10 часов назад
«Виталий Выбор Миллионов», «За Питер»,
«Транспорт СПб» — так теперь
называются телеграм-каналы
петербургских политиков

* * *

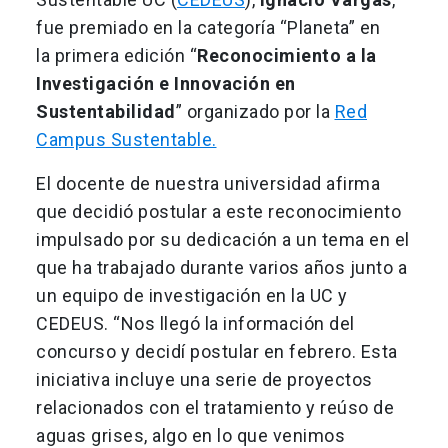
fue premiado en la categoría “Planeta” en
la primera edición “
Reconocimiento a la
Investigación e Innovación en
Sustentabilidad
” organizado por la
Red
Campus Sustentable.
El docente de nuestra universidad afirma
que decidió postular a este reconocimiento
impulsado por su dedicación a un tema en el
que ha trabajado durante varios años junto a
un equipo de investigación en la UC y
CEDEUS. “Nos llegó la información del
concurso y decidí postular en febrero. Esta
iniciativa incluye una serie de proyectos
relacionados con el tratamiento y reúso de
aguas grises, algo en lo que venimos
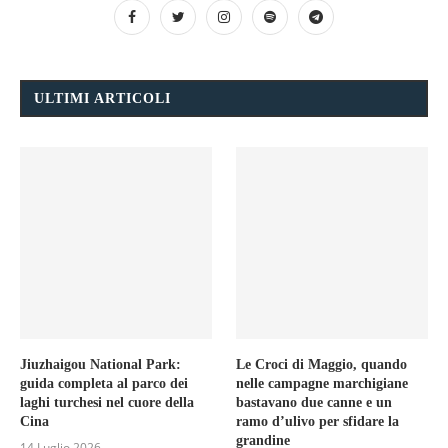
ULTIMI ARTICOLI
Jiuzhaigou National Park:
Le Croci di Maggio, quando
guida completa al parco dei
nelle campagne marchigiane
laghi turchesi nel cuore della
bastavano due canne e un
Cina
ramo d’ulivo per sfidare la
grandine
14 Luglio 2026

---

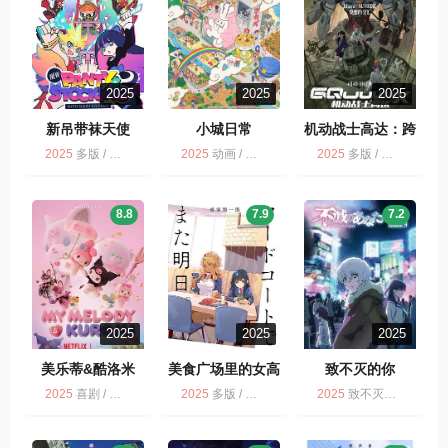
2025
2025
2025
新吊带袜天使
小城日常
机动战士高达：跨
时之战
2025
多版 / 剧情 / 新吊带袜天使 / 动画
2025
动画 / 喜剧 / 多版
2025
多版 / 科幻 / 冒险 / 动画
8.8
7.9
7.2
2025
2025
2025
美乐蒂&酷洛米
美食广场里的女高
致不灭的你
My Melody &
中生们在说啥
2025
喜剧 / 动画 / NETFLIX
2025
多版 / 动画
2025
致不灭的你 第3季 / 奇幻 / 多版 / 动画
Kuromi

■ TASK OBJECTIVE ■
The entries above hold a line with "10 часов назад" and a later line with "петербургских политиков". Write out exactly those lines and all lines between, nothing more.

■ YOUR SOLUTION ■
10 часов назад
«Виталий Выбор Миллионов», «За Питер»,
«Транспорт СПб» — так теперь
называются телеграм-каналы
петербургских политиков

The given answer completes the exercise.